Babies most affected by malnutrition around Mosul

Since March, MSF teams have treated over 450 severely malnourished children in its hospital in Qayyarah, 60 kilometres south of Mosul. Manuel Lannaud, head of mission in Iraq, explains the different causes and aspects of malnutrition. 

Who in the region is affected by malnutrition? 

We began treating severely malnourished children in our hospital in Qayyarah in March. Most are under the age of one and 60 per cent aren’t even six months old. Some of the mothers arrive from Mosul itself but most live in camps. 

Over the past couple of weeks we’ve seen an increase in the number of malnourished children needing treatment. With bed occupancy often equal to or over 200 per cent, we are about to open a 30-bed unit where we can provide care to children suffering from severe malnutrition. 

Starting in July, mothers and their babies who, up until now have been accommodated in a 12-bed tent, will be cared for in the new extension. 

What’s causing malnutrition in the region around Mosul? 

It isn’t a problem of access to food. The malnutrition we see here is primarily due to the scarcity of infant formula. Obviously, adults and children in the besieged part of Mosul suffer from lack of food and, indeed, we see a lot of extremely underweight people arriving in the camps. 

But once they’re out of the city, the adults soon gain weight, but not the babies. Many Iraqi mothers don’t breastfeed and the ones who do usually stop after two to three months. Conditions in the camps combined with stress and exhaustion make breastfeeding even harder. 

There’s a political barrier too. International organisations like UNICEF and the World Health Organization (WHO) promote breastfeeding – not only in Iraq – and provide infant formula, but only on prescription. 

We believe distributing infant formula in a conflict situation like Iraq is the only way to avoid children having to be hospitalised for malnutrition. MSF provides infant formula to children when they’re discharged from the hospital and during their follow-up care. 

We also encourage mothers and tell them how important breastfeeding is, but if they need formula, we give it to them. We also have to ensure that water in the camps is up to standard and we inform mothers this is something they need to be aware of because it can pose a problem. 
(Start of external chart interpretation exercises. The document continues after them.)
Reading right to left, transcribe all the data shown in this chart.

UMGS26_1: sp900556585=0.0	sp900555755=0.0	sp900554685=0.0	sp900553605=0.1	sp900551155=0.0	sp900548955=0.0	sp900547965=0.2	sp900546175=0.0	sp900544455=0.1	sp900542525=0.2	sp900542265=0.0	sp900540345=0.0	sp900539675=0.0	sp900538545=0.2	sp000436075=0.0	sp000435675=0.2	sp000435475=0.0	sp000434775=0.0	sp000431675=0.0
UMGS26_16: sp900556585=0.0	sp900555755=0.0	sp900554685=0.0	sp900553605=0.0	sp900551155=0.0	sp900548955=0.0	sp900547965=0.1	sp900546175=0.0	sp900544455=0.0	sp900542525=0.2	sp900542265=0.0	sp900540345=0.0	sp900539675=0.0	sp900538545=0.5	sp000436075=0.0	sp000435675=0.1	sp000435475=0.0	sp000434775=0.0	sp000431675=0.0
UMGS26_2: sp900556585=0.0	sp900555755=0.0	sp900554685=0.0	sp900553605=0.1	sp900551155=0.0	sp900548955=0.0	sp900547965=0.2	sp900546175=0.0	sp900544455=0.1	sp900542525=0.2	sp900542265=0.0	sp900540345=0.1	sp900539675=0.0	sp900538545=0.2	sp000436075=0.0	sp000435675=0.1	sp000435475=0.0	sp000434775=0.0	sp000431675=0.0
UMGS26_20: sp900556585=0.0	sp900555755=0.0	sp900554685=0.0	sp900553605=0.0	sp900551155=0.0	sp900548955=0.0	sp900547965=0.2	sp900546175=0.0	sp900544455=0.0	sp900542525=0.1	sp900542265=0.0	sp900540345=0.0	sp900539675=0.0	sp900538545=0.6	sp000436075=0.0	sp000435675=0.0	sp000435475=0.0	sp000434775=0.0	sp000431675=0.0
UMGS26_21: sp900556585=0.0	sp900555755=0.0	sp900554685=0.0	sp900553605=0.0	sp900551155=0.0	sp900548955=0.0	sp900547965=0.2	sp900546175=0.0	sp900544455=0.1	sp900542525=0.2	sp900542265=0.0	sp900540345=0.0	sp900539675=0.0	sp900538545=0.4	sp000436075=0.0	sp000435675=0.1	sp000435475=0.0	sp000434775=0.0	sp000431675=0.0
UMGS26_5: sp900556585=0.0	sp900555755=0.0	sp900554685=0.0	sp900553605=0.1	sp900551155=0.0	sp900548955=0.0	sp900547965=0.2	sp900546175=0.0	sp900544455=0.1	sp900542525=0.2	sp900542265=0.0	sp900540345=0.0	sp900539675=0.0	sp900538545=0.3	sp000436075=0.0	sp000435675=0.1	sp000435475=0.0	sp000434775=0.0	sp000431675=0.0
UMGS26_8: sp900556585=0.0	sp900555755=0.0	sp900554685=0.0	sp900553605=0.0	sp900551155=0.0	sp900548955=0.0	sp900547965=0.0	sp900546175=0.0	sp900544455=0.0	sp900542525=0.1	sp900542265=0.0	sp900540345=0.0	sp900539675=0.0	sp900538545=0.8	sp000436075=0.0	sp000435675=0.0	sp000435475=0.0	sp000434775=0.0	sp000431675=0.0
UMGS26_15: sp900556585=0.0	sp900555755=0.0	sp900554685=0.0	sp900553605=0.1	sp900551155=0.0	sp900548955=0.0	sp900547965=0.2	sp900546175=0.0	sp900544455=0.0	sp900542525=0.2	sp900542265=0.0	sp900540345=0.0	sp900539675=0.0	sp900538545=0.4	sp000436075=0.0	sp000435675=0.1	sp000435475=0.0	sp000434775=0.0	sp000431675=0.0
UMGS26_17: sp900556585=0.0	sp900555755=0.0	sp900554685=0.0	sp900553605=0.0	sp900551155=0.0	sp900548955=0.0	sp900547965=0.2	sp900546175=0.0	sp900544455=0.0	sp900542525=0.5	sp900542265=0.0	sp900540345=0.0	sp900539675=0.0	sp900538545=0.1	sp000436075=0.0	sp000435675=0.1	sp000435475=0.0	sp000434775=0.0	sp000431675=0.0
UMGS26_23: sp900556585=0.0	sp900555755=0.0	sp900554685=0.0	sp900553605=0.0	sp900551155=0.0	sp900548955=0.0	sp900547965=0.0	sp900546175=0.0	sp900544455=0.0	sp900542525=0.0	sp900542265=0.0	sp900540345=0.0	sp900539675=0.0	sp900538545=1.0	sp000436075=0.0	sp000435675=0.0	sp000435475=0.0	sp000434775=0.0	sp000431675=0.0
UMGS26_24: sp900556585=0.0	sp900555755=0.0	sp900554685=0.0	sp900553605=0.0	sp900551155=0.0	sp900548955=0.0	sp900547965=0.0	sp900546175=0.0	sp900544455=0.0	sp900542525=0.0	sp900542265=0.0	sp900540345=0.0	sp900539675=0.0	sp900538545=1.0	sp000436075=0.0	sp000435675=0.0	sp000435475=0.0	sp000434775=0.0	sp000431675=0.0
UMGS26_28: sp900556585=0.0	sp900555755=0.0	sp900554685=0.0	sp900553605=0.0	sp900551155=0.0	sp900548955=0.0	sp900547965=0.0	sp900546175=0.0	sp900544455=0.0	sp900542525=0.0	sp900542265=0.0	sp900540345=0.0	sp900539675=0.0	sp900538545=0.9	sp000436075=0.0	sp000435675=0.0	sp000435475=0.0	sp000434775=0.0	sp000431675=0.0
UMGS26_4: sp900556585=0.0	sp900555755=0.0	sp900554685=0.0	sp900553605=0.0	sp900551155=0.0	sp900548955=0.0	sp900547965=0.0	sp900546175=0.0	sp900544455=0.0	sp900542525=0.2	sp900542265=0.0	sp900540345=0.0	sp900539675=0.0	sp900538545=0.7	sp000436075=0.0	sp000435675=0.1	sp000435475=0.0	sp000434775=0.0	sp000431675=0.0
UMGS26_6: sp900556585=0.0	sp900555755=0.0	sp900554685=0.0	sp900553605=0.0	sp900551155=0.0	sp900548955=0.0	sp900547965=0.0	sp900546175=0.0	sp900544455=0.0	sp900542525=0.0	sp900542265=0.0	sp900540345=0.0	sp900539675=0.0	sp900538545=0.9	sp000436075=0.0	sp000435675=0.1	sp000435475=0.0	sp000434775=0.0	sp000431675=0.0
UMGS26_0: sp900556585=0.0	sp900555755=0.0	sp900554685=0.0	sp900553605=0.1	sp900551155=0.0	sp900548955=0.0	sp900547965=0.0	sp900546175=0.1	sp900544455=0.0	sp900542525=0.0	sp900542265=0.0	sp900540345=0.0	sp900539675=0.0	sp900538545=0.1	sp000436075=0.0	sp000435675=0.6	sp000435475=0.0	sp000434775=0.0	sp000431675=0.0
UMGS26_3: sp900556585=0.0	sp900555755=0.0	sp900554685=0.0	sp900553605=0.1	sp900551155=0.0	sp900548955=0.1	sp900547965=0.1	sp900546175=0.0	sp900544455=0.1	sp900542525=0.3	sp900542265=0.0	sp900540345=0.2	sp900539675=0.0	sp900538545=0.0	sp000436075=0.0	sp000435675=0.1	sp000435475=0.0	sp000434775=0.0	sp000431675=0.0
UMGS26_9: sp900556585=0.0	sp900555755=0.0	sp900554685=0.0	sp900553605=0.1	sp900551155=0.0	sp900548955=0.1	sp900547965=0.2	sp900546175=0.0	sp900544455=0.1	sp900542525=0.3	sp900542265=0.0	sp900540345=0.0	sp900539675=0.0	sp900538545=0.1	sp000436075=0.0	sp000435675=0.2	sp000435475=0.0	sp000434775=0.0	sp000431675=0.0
What can be done to treat malnutrition? 

Children who’ve been hospitalised require close medical supervision. The number of readmissions to Qayyarah hospital is still relatively high. 

Mothers often want to leave the nutritional feeding centre to get back to looking after their other children, but treating malnutrition takes time, sometimes as much as two or three weeks. Some mothers go against medical advice and then it’s hard for them to come back to the hospital – for lots of reasons, one of them transportation. 

At the beginning of July, a preventive feeding programme that includes follow-up care and malnutrition screening for children will be opened in one of the camps. More humanitarian aid agencies must get involved in this type of screening that’s so critical to the process of preventing and managing malnutrition.